Reinvention, at this stage, can look like many things. It can look like the woman who spent twenty years in a career that no longer fits her and decides, finally, to follow the thread she’d been ignoring.
It can look like the woman who has spent a lifetime being defined by her relationships to other people — mother, wife, carer — and who asks, perhaps for the first time, what she actually wants.
It can look like starting a business at 52, going back to study at 58, or simply deciding that the room that doesn’t notice her arrival doesn’t deserve her presence. (side note: I personally love this one!)
None of these things require a plan. Some of the most profound reinventions I’ve witnessed have started with something much simpler than a strategy — a single, quiet realisation that the current version of things isn’t working, followed by a decision to try something else.
The thing that nobody tells you — or perhaps we don’t tell each other enough — is that this stage of life carries something genuinely useful in it. The decades behind you haven’t just aged you. They’ve taught you.

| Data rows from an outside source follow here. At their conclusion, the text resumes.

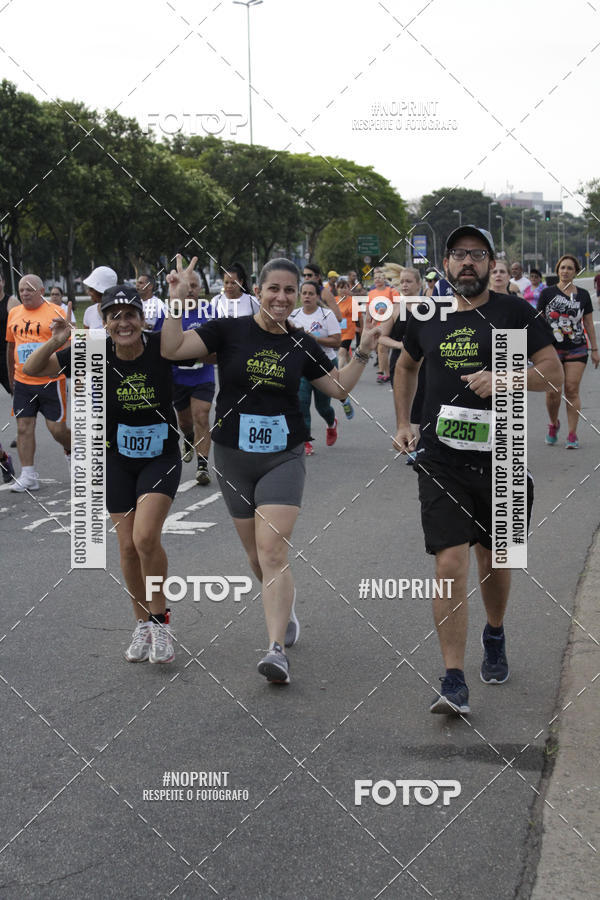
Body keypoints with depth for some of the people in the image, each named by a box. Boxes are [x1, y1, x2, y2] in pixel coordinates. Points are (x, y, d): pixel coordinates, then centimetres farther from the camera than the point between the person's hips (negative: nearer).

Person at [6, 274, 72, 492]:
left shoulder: (55, 313, -5)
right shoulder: (13, 314, 10)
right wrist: (11, 379, 21)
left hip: (51, 382, -4)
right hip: (23, 383, 4)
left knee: (56, 429, -1)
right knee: (24, 428, 0)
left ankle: (71, 451, 30)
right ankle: (28, 476, 4)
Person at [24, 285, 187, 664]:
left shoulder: (160, 347, -16)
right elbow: (32, 370, -10)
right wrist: (55, 343, -30)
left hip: (161, 456, -3)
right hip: (117, 461, 3)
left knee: (146, 537, -19)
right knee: (128, 546, 5)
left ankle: (160, 620, 1)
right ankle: (143, 625, 25)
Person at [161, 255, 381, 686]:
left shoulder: (301, 345, 2)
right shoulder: (230, 330, -4)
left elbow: (339, 387, 12)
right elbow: (173, 348, -12)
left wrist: (364, 351, 1)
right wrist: (177, 300, -21)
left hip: (284, 458, -1)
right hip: (234, 458, 1)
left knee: (273, 551, -17)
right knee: (257, 558, 12)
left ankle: (278, 649, -20)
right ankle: (286, 614, 40)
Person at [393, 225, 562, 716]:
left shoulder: (514, 313, -1)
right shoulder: (427, 318, 7)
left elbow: (555, 373, -3)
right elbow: (407, 366, 27)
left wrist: (504, 379, -19)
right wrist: (404, 424, 17)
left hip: (499, 458, 0)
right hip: (441, 461, 1)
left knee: (493, 559, 16)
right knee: (451, 564, -11)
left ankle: (495, 637, 45)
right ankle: (454, 681, -10)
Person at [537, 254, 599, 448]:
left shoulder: (583, 295, 8)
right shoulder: (547, 293, 3)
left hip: (577, 350, 1)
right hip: (552, 350, -1)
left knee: (572, 390, -6)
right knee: (552, 391, -2)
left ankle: (572, 434, -1)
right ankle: (553, 424, 26)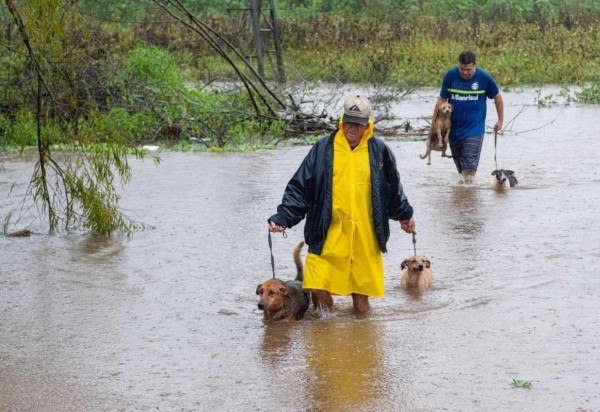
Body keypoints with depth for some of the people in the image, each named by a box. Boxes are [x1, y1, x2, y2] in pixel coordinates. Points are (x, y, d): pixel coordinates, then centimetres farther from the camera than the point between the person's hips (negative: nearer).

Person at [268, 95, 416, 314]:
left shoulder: (379, 150, 5)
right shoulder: (324, 149, 0)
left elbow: (393, 187, 22)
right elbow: (299, 187, 1)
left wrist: (405, 215, 32)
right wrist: (282, 217, -9)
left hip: (365, 236, 1)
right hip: (329, 235, -1)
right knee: (319, 288, -8)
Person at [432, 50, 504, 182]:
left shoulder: (484, 77, -9)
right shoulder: (450, 76, -7)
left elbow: (497, 97, 6)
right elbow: (441, 99, 0)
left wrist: (500, 120, 12)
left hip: (474, 130, -3)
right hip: (454, 128, 3)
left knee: (469, 166, -14)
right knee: (458, 161, 13)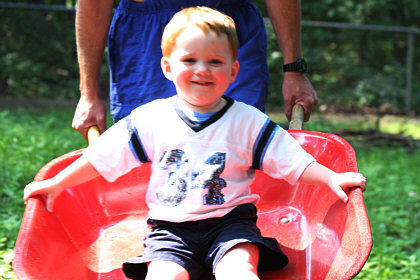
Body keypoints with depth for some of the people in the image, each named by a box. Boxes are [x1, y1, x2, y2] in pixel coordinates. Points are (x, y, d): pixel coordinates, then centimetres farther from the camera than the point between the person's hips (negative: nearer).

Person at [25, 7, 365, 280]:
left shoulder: (248, 121, 2)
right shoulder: (151, 118, 4)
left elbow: (292, 160, 2)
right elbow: (104, 156, 11)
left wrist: (331, 178, -12)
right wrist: (58, 183, 11)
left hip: (230, 222, -1)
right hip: (171, 227, 1)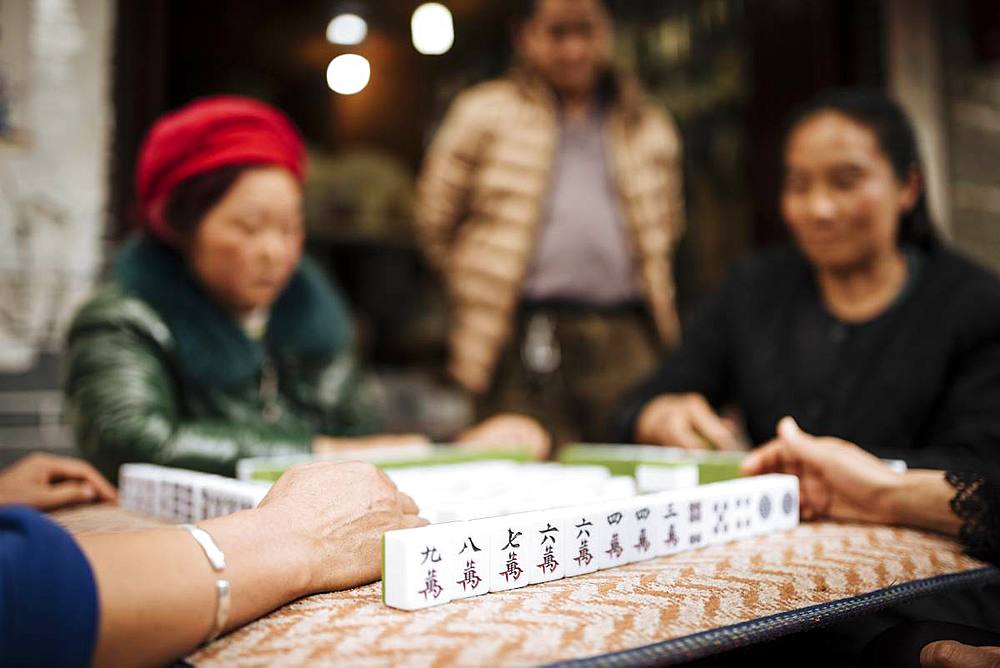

The accumulated weight of experience, failure, recovery, and recalibration that you’re carrying isn’t a burden. It’s the thing that makes you formidable. It’s the thing that younger versions of yourself — and frankly, younger versions of everyone else — don’t yet have access to.
And there’s something else, something that I’ve been thinking about a great deal lately.
The world that writes us off is often working from an image of us that is thirty years out of date.
The 60-something woman in her slippers, retired from the world. This was the 60-something women I grew up not just seeing, but interacting with. But that was almost 50 years ago.
AND IT VERY MUCH ISN’T US TODAY!
The women I know and admire at this stage of life are still showing up, still creating, still making noise in exactly the spaces where they’re supposed to have gone quiet.
For example, you have Kirsty Wark anchoring the most recent election coverage at 71. Madonna rocking the stage at Coachella at 67. Remember Floella Benjamin - a presenter on Play School, if you can remember those days? She is now Baroness Floella and sitting in the House of Lords and still campaigning fiercely for children's rights.
And it’s not just women in public life.
Look around and you can see women in their 50s running businesses, leading newsrooms, raising second families, writing books, going back to school. These are not exceptions. They are simply what happens when women refuse to accept the terms being offered to them.
So what does reinvention actually look like, right now, for you?
I don’t know the answer to that, because only you do. But I know this much: the question itself is worth asking. Not the version of the question that sounds like “what went wrong and how do I recover” — but the bigger, braver version. The one that sounds like: what do I actually want this next chapter to look like?
Because there is a next chapter. There are many.
You haven’t had your turn. You’re still in it.
If I could ask you one question it would be this:
What would you do if the world’s opinion of what’s possible for you at this age simply didn’t apply? I’d genuinely love to know.
You can answer that by replying directly to this newsletter and it will find me. Looking forward to your responses!
So, that’ll be a wrap from me. I hope something that I’ve talked about resonates with you. And, if nothing else, reminds you that even if you are ones who has to scroll for ages when inputting their year of birth on one of those digital things, worrying that their birth year may not be there (so it’s not just me?), you still have so much to offer.
Just get loud about it. Join the throng that is rattling the bars of the cages we older women have been put into!!